Contrary to my fears of spacial failure, it fit perfectly in its new space. But the cushions were in a kind of permanent state of attention: way too stiff and not settling into the contours of the chair. I tried sitting on it. Comfortable, but not in the way I remembered the chair in the store. I pushed my weight around in it. Got up, looked at it. Left the room to go get a cup of coffee from the kitchen. Walked back in as if with new eyes.
And there it was. Biggie, all white and gray fur and blue and gold eyes, was curled up on the seat cushion. Chair as feline fashion accessory. He looked up at me as if to say, "I approve," and then put his head down again, closing his eyes and effectively ending the conversation.
Hours later, just before bed, I headed out to the living room to explore the night from a new perspective. And there, on the arm and on the seat, were two brown smudges. Poop stains, courtesy the Big Man. I got the toothbrush and some liquid soap and started scrubbing, but soon realized I was making matters worse; the liquid soap was green and now the poop was gone, but there was a green stain to contend with. I got a bowl of water and started saturating the stains with it. The chair was soon soaking wet, so then I was dabbing with a dry towel and then came the blow drier. All this, and I had had the chair less than twelve hours. I stopped my frantic activity.
It's a white chair. I have a highly imperfect life. I'll do what I can to stitch those two realities together. But my new chair is not a panacea for my new loneliness. It doesn't make my heart bloom with gladness or create hilarious memories, unless you count poop scrubbing as an activity that can be featured on America's Funniest Home Videos. I doubt in my final hours I'll be thinking about how this chair made my life more complete.

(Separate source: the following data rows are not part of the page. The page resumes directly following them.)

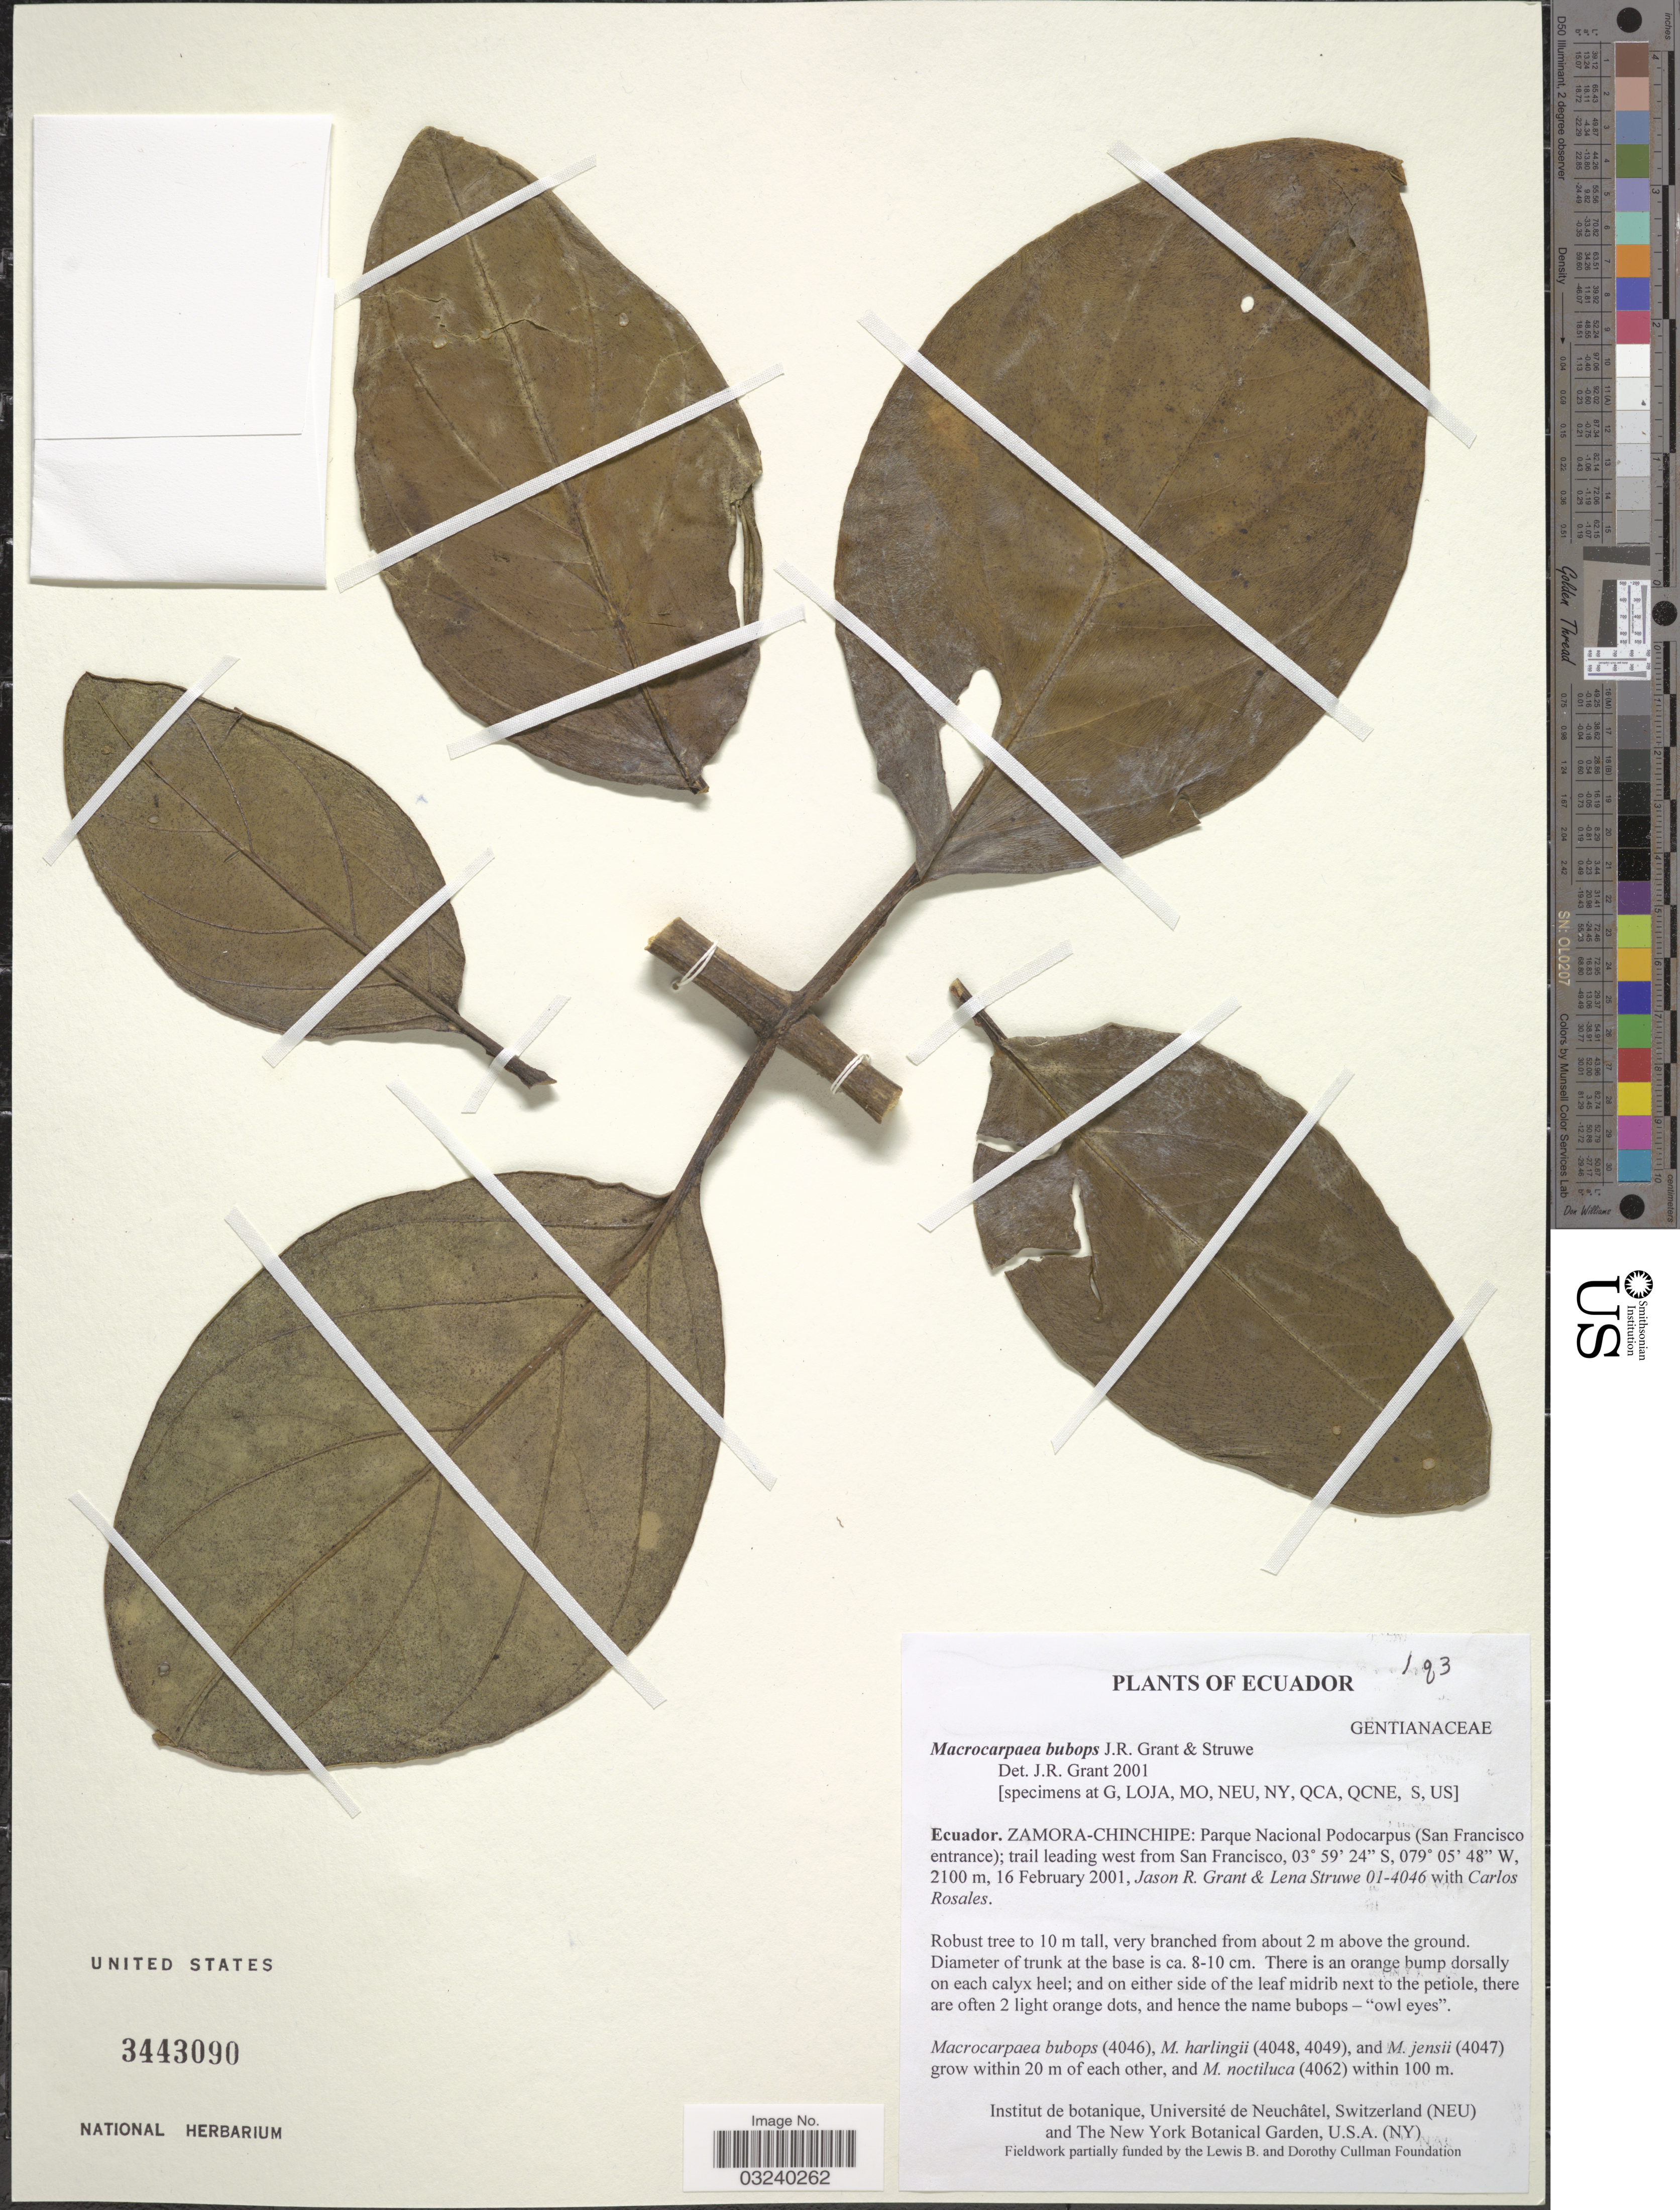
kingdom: Plantae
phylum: Tracheophyta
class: Magnoliopsida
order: Gentianales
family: Gentianaceae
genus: Macrocarpaea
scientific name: Macrocarpaea bubops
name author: J.R. Grant & Struwe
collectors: J. R. Grant, L. Struwe & C. Rosales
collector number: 01-4046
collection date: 2001-02-16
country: Ecuador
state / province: Zamora-Chinchipe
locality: Parque Nacional Podocarpus (San Francisco entrance); trail leading west from San Francisco.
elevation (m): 2100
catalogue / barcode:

I came to realize, one more time, that as much of a material girl as I am, things aren't the thing. They are pleasurable for a heartbeat, and then the heart moves on to something more substantial. My house is a repository for memories, and there is such a thing as power of place. There have been studies that show people's brains become active in very specific ways when stimulated by certain smells or sights that awaken the memory. That empty space by the piano? That's a powerful memory for me. And more proof that while nature abhors a vacuum, when humans abhor them, sometimes they get more than what they bargained for. Especially when their solution is a white chair.